**Work item**
Look over the lines below. Report each one that includes the string "buttons".

**Given data**
· · ·
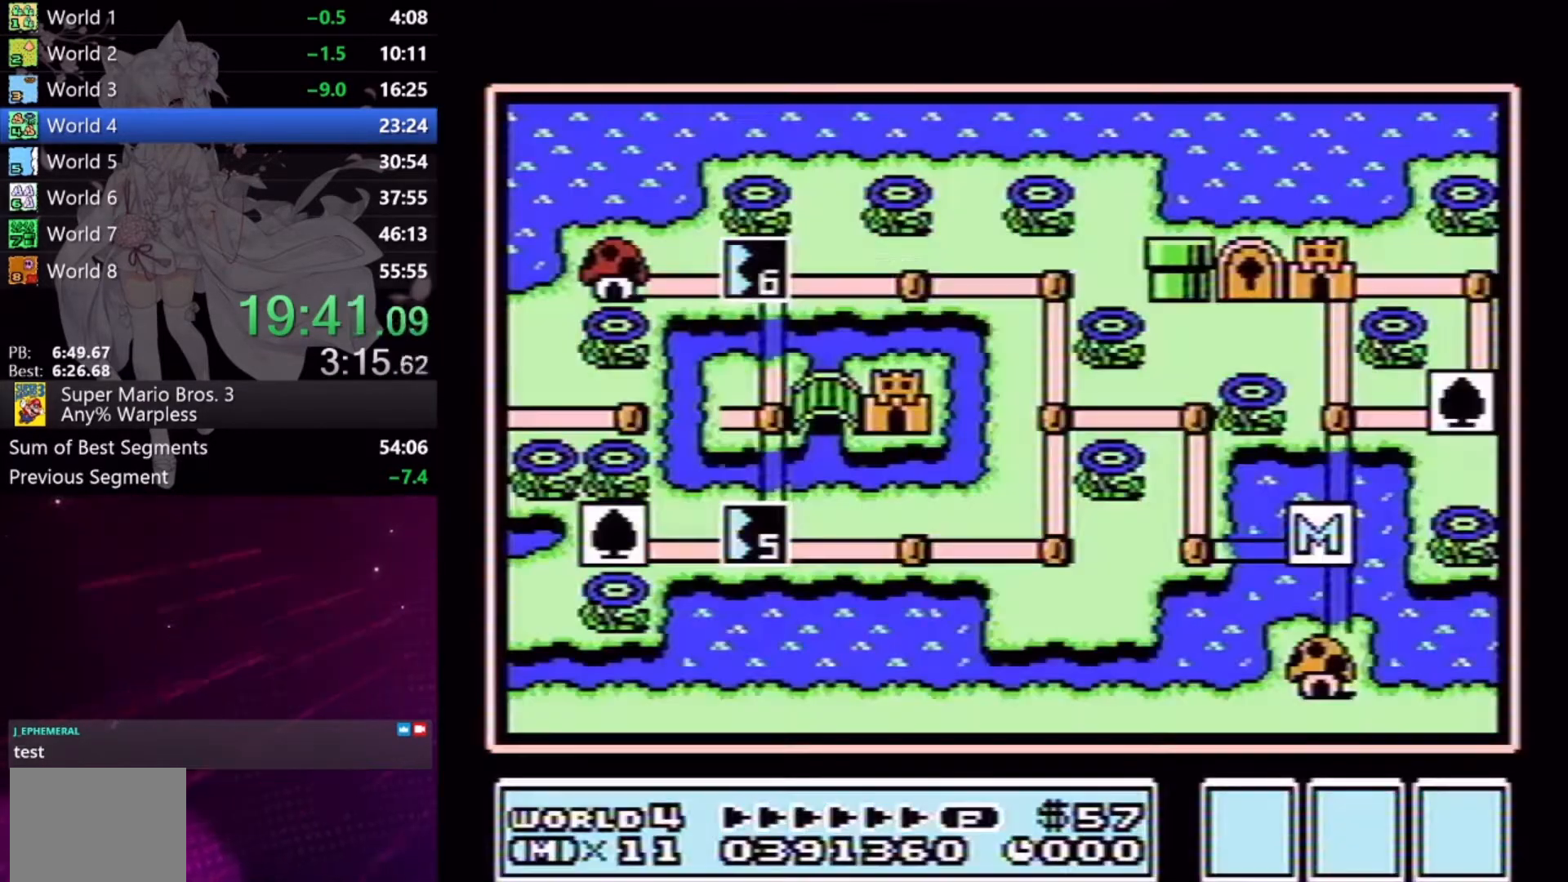
Gameplay with a controller (Xbox layout); each line is a JSON object with the inputs held at the frame after it. "events" lists button and stick changes between this image and that frame as [ms after this image, input, new state], when the widget could be followed in between. Not read: L2 L3 R2 R3 left_stick right_stick.
{"buttons": ["DPAD_DOWN"], "events": [[167, "DPAD_DOWN", "down"]]}
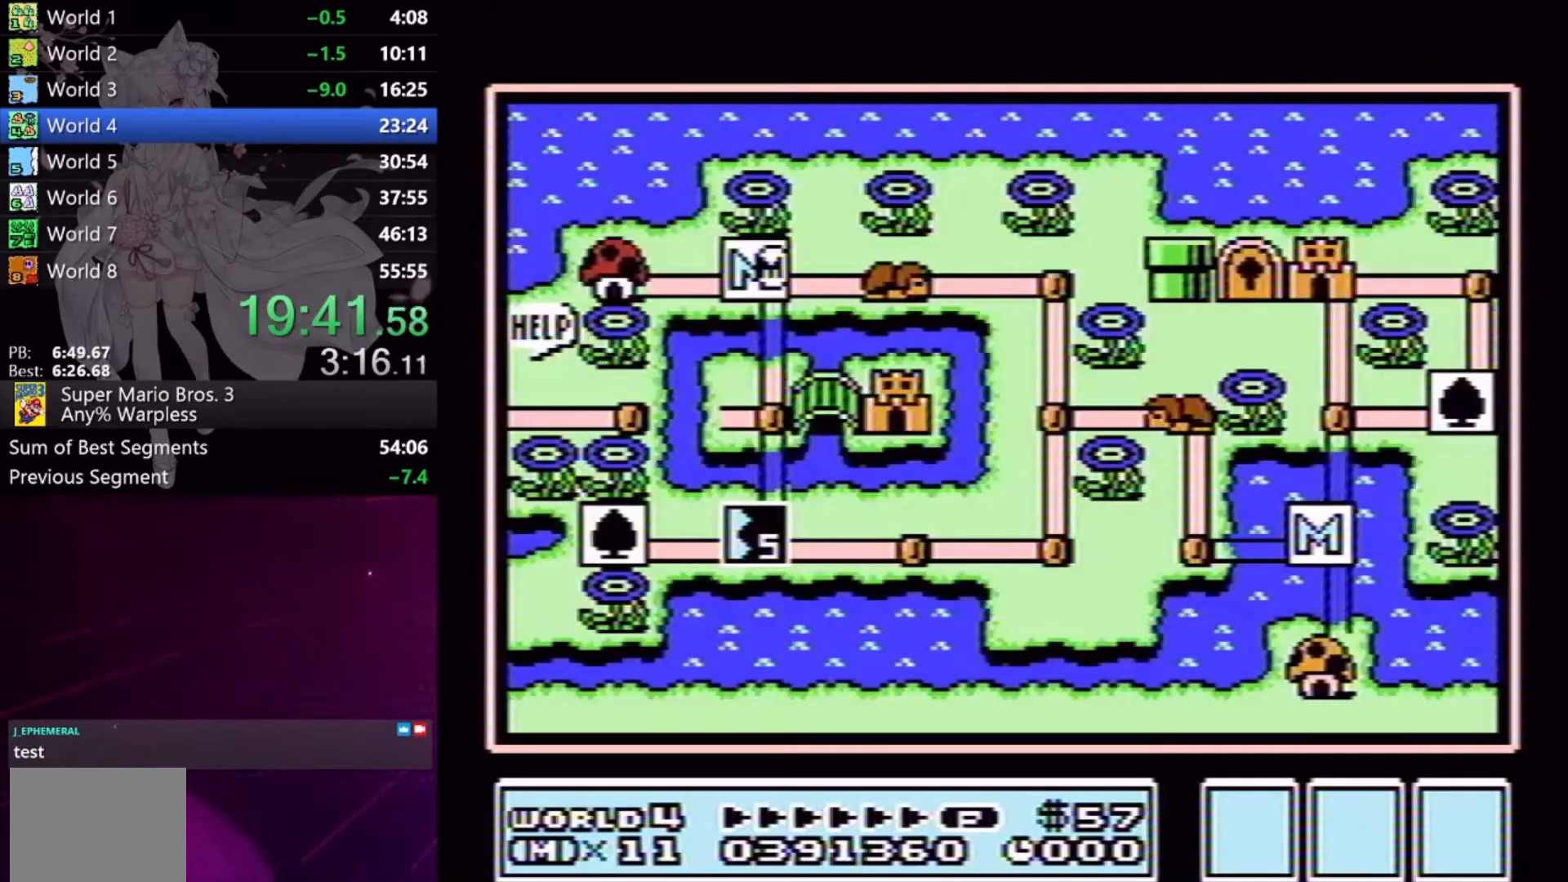
{"buttons": ["DPAD_DOWN"], "events": []}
· · ·
**Written response**
{"buttons": ["DPAD_DOWN"], "events": [[167, "DPAD_DOWN", "down"]]}
{"buttons": ["DPAD_DOWN"], "events": []}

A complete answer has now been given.